Well I definitely fall into #7!! 

And as for #10... I never buy red meat at large grocery chains! I will only buy grass-fed meat from Whole Foods or on the internet from a farm. 

#13 - well I sort of figured calorie counts would ROUND DOWN... after all foods are not EXACTLY X amount of calories... for instance something says it's 120 calories... well it could sometimes be 122 calories or 100 calories depending on how much is packed into the package - machines are not ALWAYS 100% 

#12 is just plain funny - who wouldn't compare prices first~!

#3 is just plain gross... considering I already had some cinnamon today and probably will have frozen broccoli & canned tomatoes later! 
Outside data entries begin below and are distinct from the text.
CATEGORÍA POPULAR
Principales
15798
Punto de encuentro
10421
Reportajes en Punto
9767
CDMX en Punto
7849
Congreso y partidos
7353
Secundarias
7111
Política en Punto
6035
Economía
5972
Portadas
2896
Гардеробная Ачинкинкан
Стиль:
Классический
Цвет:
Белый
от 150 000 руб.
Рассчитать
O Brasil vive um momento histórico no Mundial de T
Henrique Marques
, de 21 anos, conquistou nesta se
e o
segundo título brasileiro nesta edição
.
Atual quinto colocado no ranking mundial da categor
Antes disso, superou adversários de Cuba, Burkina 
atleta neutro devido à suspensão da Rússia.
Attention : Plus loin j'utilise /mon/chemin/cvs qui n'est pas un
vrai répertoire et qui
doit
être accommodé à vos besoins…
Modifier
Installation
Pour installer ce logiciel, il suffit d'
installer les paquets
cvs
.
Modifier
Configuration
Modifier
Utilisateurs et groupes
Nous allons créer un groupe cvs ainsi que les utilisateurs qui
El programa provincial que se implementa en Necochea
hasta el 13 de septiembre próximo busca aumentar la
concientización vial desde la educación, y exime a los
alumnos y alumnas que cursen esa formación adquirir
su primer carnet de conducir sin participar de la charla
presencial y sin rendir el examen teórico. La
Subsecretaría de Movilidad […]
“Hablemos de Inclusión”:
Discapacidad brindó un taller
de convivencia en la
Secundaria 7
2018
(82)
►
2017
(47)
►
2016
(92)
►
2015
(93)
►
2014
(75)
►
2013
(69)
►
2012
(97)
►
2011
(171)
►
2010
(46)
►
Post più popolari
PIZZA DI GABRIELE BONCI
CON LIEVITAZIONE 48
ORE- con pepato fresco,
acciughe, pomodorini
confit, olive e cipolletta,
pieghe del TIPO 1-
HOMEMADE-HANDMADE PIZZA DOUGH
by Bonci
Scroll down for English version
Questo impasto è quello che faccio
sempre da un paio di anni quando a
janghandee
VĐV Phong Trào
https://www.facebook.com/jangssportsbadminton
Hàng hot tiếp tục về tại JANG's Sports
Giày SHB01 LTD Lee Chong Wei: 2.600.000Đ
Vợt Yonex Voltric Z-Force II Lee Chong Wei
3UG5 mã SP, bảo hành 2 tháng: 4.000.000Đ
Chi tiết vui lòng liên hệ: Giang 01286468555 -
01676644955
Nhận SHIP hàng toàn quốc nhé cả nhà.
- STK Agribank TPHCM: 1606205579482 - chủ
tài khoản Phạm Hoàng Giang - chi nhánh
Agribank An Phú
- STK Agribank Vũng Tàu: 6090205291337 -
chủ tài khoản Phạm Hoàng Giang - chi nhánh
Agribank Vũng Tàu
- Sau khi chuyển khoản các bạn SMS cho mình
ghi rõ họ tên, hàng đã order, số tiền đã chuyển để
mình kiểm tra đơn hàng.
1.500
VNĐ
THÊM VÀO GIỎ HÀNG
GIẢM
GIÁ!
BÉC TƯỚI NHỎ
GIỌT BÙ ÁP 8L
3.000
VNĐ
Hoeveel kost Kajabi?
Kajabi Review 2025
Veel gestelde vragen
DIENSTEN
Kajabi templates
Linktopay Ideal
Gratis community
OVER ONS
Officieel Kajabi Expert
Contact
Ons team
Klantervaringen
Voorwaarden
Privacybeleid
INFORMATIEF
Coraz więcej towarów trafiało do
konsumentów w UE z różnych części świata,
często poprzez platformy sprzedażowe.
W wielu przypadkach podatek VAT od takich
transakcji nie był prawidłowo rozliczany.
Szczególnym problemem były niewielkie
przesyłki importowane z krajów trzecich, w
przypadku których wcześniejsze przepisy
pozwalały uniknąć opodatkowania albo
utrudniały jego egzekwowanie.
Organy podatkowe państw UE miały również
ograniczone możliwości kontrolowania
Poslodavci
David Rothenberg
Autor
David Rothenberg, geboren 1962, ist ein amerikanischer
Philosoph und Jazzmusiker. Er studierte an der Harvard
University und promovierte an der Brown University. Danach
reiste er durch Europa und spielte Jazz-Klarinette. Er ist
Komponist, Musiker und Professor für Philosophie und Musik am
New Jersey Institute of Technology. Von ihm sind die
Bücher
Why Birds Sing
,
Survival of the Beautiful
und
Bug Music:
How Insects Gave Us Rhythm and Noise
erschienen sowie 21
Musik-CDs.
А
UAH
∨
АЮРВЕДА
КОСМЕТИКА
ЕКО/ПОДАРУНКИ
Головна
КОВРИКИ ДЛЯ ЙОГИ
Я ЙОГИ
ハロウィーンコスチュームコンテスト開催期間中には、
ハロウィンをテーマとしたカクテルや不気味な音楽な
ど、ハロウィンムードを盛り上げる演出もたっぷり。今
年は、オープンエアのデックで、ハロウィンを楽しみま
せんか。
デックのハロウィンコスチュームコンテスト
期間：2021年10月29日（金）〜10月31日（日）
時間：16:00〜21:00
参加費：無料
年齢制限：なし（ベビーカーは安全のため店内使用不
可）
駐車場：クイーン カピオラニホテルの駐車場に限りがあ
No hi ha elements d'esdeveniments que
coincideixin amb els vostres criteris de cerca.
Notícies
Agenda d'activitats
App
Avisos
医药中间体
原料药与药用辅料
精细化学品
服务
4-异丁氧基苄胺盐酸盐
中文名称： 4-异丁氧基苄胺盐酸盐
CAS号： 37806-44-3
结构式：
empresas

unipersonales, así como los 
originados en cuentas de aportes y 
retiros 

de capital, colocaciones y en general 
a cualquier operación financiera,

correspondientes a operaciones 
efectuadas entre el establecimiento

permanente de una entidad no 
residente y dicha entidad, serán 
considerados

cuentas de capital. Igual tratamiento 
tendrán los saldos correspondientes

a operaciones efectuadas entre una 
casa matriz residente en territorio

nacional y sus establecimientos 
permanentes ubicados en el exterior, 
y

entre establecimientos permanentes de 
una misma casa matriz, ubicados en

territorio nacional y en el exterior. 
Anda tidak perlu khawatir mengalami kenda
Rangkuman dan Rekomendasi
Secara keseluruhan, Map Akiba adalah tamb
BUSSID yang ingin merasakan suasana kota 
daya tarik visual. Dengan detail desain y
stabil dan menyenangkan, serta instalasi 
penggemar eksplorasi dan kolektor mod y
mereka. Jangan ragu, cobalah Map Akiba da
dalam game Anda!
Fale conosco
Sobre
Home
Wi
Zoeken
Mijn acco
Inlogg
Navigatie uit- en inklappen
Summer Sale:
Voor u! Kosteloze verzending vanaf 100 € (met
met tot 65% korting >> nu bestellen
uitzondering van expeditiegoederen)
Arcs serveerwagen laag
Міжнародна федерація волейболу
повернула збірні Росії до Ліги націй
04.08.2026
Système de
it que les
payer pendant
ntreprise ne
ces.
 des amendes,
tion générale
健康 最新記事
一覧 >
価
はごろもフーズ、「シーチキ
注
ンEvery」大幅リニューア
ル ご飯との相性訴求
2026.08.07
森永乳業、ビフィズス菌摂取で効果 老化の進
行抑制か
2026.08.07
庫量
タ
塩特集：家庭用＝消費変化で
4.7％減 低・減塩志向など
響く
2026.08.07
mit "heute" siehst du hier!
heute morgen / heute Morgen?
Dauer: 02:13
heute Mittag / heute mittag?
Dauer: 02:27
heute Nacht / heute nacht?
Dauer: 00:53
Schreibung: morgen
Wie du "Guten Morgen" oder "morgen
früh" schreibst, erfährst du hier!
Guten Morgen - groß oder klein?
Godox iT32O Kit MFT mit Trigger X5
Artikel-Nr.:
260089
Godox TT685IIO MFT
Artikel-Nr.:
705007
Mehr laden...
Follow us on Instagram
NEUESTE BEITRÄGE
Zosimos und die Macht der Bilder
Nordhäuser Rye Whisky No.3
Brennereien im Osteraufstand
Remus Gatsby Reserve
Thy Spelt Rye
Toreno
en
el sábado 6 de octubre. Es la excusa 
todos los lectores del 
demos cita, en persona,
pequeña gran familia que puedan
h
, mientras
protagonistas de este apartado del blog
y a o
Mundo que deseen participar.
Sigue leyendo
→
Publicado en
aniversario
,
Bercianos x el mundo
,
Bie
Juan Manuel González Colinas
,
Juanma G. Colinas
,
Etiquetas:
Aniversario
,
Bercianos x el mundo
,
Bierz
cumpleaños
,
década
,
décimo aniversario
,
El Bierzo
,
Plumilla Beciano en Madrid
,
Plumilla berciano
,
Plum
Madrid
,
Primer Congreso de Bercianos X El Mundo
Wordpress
I really enjoyed that article thanks for posting it!

I work in the food industry and, whilst there are some different rules in the UK, (many British supermarkets have  removed sweets from the checkout area, for example, and water-pumped chicken has to be labelled) the list isn't all that surprising. I suppose all of this is why I tend to avoid packaged foods most of the time.  I prefer things that haven't had a 'manufacturer' do too much to them and are as close to their natural state as possible.   I accept that there is a time-saving/cost-saving trade-off for not using fresh tomatoes instead of canned in a dish....  I don't have the facilities to mill my own flour or make my own cheese!   But I do make my own bread and cook almost all meals from scratch.

I do like Michael Pollan's suggestion that we should be suspicious of any food making a health claim, for example. (Genuinely healthy food can't make comparative health claims because it can't be reformulated.... the '33% lower fat banana' will never exist)  Common sense says that a bottle of sugary, nasty-tasting, violently coloured Sunny Delight might be 'enriched with vitamin D' or whatever but that doesn't make it healthy.  

The other one I think should be exposed is the phenomena of 'everlasting food'...  Make a sponge cake at home, keep it in an airtight tin and it'll need eating up before the week's out or it'll start to get dry and mouldy.  So what on earth do manufacturers put in or leave out of a sponge cake in a box that means it has a six month (or longer) shelf-life?  If even mould doesn't find a foodstuff appetising, should we follow its lead?  LOL!